Erendira Mancias

The question of whether or not presidential debates actually matter has irked political scientists and pundits for some time, but this might be the year they finally get some answers.

Vox’s Andrew Prokop has a good summary of the existing literature on the issue. Looking at polling data and research by political scientists Prokop writes,

[W]e haven’t seen major poll changes that are attributable to the debates. But that doesn’t mean we’ve seen no change. … [I]t’s actually quite common for polls to shift by two to three points during debate season. … It’s probably not always the debates themselves that are moving polls here. Many other things happen between the start of debate season and the end. For instance, Barack Obama’s bump of 3 points or so during the 2008 debate season may have owed more to the unfolding economic crisis than his debate performances.
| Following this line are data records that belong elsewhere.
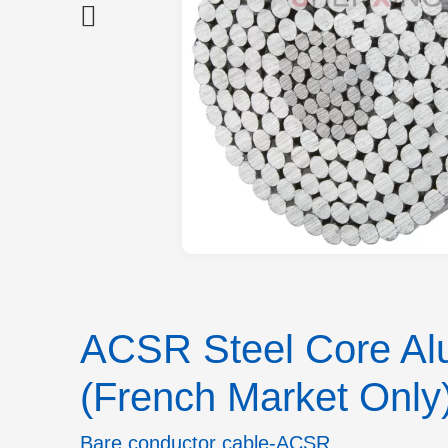
ACSR Steel Core Alu
(French Market Only
Bare conductor cable-ACSR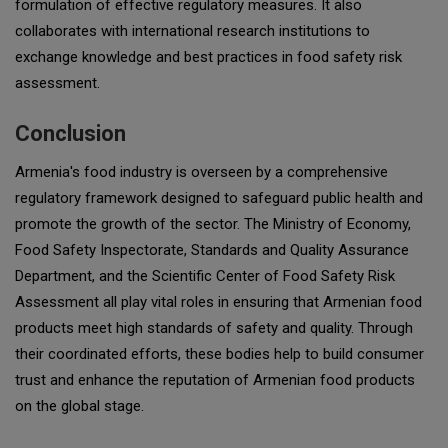
formulation of effective regulatory measures. It also
collaborates with international research institutions to
exchange knowledge and best practices in food safety risk
assessment.
Conclusion
Armenia's food industry is overseen by a comprehensive
regulatory framework designed to safeguard public health and
promote the growth of the sector. The Ministry of Economy,
Food Safety Inspectorate, Standards and Quality Assurance
Department, and the Scientific Center of Food Safety Risk
Assessment all play vital roles in ensuring that Armenian food
products meet high standards of safety and quality. Through
their coordinated efforts, these bodies help to build consumer
trust and enhance the reputation of Armenian food products
on the global stage.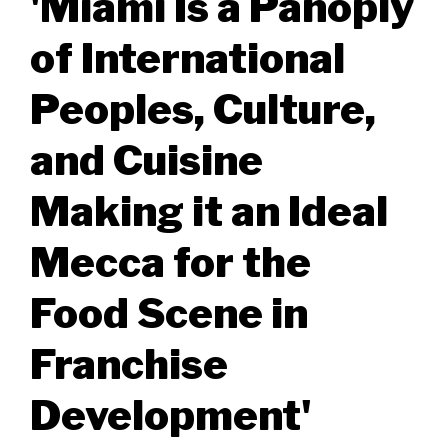
'Miami Is a Panoply
of International
Peoples, Culture,
and Cuisine
Making it an Ideal
Mecca for the
Food Scene in
Franchise
Development'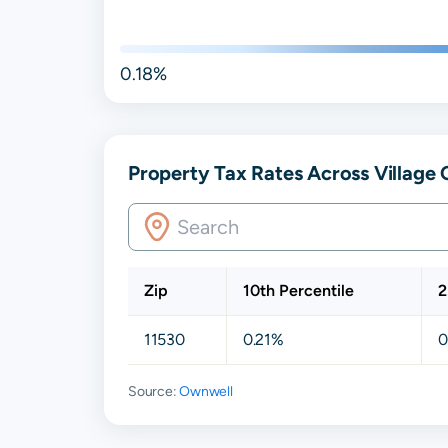
0.18%
Property Tax Rates Across Village
Zip
10th Percentile
2
11530
0.21%
0
Source:
Ownwell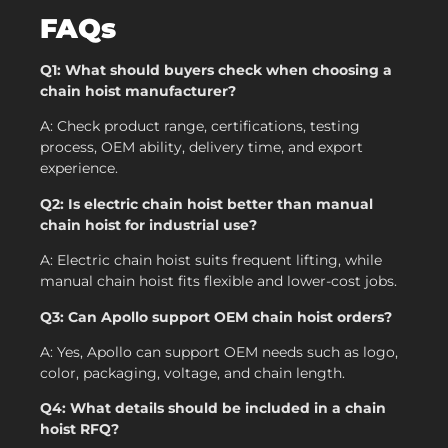
FAQs
Q1: What should buyers check when choosing a
chain hoist manufacturer?
A: Check product range, certifications, testing
process, OEM ability, delivery time, and export
experience.
Q2: Is electric chain hoist better than manual
chain hoist for industrial use?
A: Electric chain hoist suits frequent lifting, while
manual chain hoist fits flexible and lower-cost jobs.
Q3: Can Apollo support OEM chain hoist orders?
A: Yes, Apollo can support OEM needs such as logo,
color, packaging, voltage, and chain length.
Q4: What details should be included in a chain
hoist RFQ?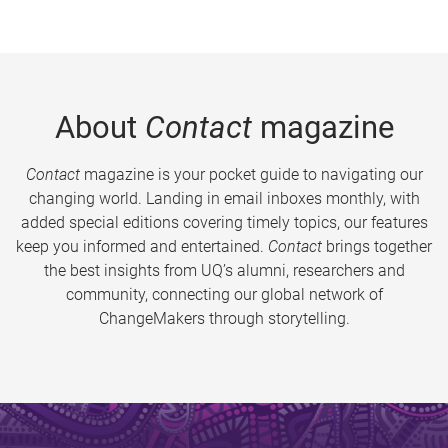
About
Contact
magazine
Contact
magazine is your pocket guide to navigating our
changing world. Landing in email inboxes monthly, with
added special editions covering timely topics, our features
keep you informed and entertained.
Contact
brings together
the best insights from UQ’s alumni, researchers and
community, connecting our global network of
ChangeMakers through storytelling.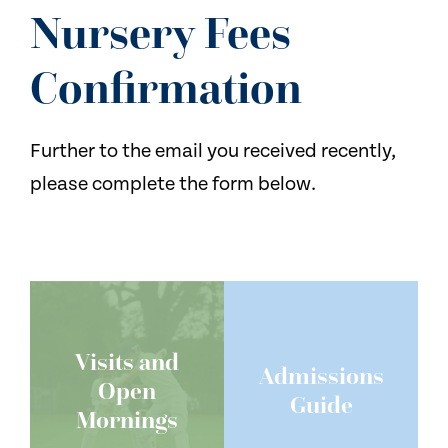
NEWS
Nursery Fees
CONTACT US
Confirmation
Further to the email you received recently,
please complete the form below.
Visits and
Admissions
Open
Guide
Mornings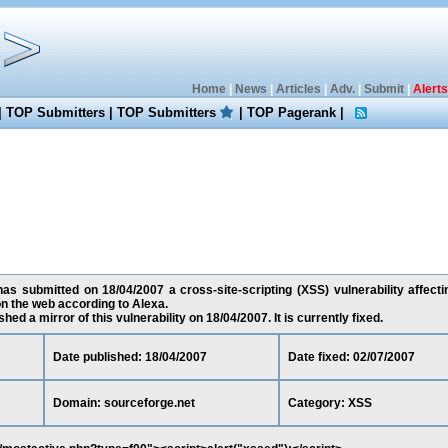
Home
|
News
|
Articles
|
Adv.
|
Submit
|
Alerts
|
TOP Submitters
|
TOP Submitters
|
TOP Pagerank
|
as submitted on 18/04/2007 a cross-site-scripting (XSS) vulnerability affecti
n the web according to Alexa.
ed a mirror of this vulnerability on 18/04/2007. It is currently fixed.
Date published: 18/04/2007
Date fixed: 02/07/2007
Domain: sourceforge.net
Category: XSS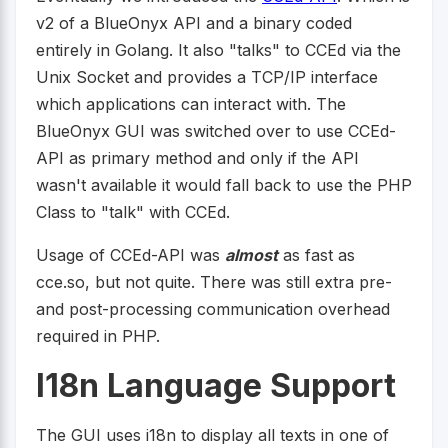
v2 of a BlueOnyx API and a binary coded
entirely in Golang. It also "talks" to CCEd via the
Unix Socket and provides a TCP/IP interface
which applications can interact with. The
BlueOnyx GUI was switched over to use CCEd-
API as primary method and only if the API
wasn't available it would fall back to use the PHP
Class to "talk" with CCEd.
Usage of CCEd-API was
almost
as fast as
cce.so, but not quite. There was still extra pre-
and post-processing communication overhead
required in PHP.
I18n Language Support
The GUI uses i18n to display all texts in one of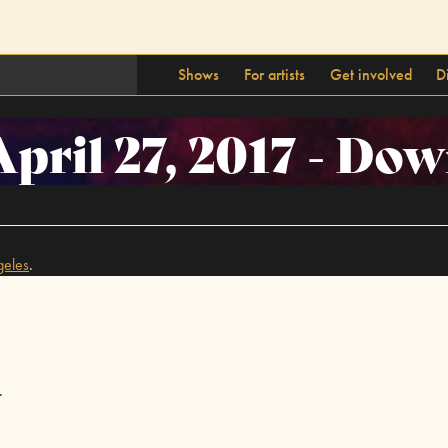
Shows
For artists
Get involved
D
April 27, 2017 - D
geles
.
.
This is the general consensus among people attempting to measure the effectiveness of debates on electoral outcomes.  It’s unlikely that any debate in the modern era has had a dramatic enough effect on public opinion to sway the outcome of an election.

Only in cases where the electoral margin was razor thin can debates be said to even potentially have changed who won the race. This may have been the case in 2000, in the race between George W. Bush and Al Gore. It was one of the closest elections in American history, where 1 to 2 points could have made all the difference.

But even in this storied example it’s hard to determine the effect of a national debate when the margins were so close that any one event could have swayed the election.  Plus, Gore actually won the popular vote. So it's even harder to quantify the diffuse effects of a nationally broadcast debate on an election that was ultimately decided by a handful of Floridians and the U.S. Supreme Court.


Given all that, one might expect that the effect of debates on the 2016 election will be equally marginal and difficult to measure.

But, just like everything else in 2016, this year is different. This year’s presidential election could be the first chance we get to see how much a presidential debate can actually change the outcome of an election.  That’s because this year, a bajillion people say that they are going to watch this debate.

One advertising expert interviewed by Ad Week estimated that as many as 80 million people will tune into the live broadcast on Monday night to watch Hillary Clinton and Donald Trump’s first head-to-head matchup.  A poll by the Morning Consult found that as many as 106 million registered voters plan to watch the debate on television.


For context, the previous record for the most watched debate was in 1980 when 80 million viewers watched Jimmy Carter and Ronald Reagan duke it out on live television. It’s worth noting here that in 1980 that number likely comprised almost the entire audience for that debate.

This year, the presence of online streaming, DVRs and non-contemporaneous web video will allow millions more people to be view the debate both during and after it’s broadcast.

If the debate really does draw an audience of that historic size it’s easy to imagine that any marginal effect it would otherwise have on the electorate could be amplified.  And that could create, not only a unique moment in presidential debate history, but also a chance to finally see if debates between candidates at the apex of their viewing potential can change the course of history.